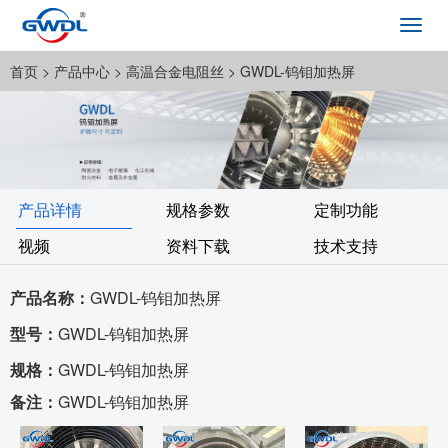
Toggl
navig
首页
> 产品中心 >
高温合金电阻丝
> GWDL-钨钼加热屏
产品详情
规格参数
定制功能
视频
资料下载
技术支持
产品名称：
GWDL-钨钼加热屏
型号：
GWDL-钨钼加热屏
规格：
GWDL-钨钼加热屏
备注：
GWDL-钨钼加热屏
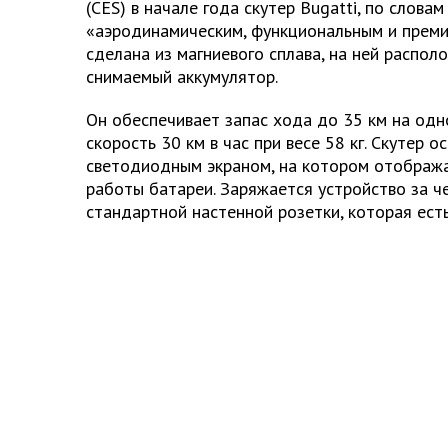
(CES) в начале года скутер Bugatti, по слова
«аэродинамическим, функциональным и преми
сделана из магниевого сплава, на ней распол
снимаемый аккумулятор.
Он обеспечивает запас хода до 35 км на одн
скорость 30 км в час при весе 58 кг. Скутер 
светодиодным экраном, на котором отобража
работы батареи. Заряжается устройство за ч
стандартной настенной розетки, которая ест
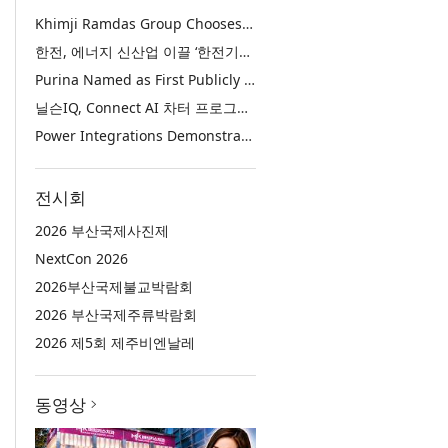
Khimji Ramdas Group Chooses Rimini Street to Reduce SAP Support Costs, Protect 700+ Customizations and Reinvest Savings in Innovation
한전, 에너지 신산업 이끌 ‘한전기술지주’ 공식 출범
Purina Named as First Publicly Announced NIQ ConnectAI Charter Client
닐슨IQ, Connect AI 차터 프로그램 최초 고객사 ‘퓨리나’ 선정
Power Integrations Demonstrates World’s First 2200 V GaN Technology for Next-Era High-Voltage Power Systems
전시회
2026 부산국제사진제
NextCon 2026
2026부산국제불교박람회
2026 부산국제주류박람회
2026 제5회 제주비엔날레
동영상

################

> **WHAT IS BEING ASKED**: Reproduce word for word every line of the rows, from the very first through the line containing "стандартной настенной розетки, которая ест", inclusive. Leave the pictures out of your answer.

> **EXERCISE OUTPUT**:
Toggl
navig
首页
> 产品中心 >
高温合金电阻丝
> GWDL-钨钼加热屏
产品详情
规格参数
定制功能
视频
资料下载
技术支持
产品名称：
GWDL-钨钼加热屏
型号：
GWDL-钨钼加热屏
规格：
GWDL-钨钼加热屏
备注：
GWDL-钨钼加热屏
(CES) в начале года скутер Bugatti, по слова
«аэродинамическим, функциональным и преми
сделана из магниевого сплава, на ней распол
снимаемый аккумулятор.
Он обеспечивает запас хода до 35 км на одн
скорость 30 км в час при весе 58 кг. Скутер 
светодиодным экраном, на котором отобража
работы батареи. Заряжается устройство за ч
стандартной настенной розетки, которая ест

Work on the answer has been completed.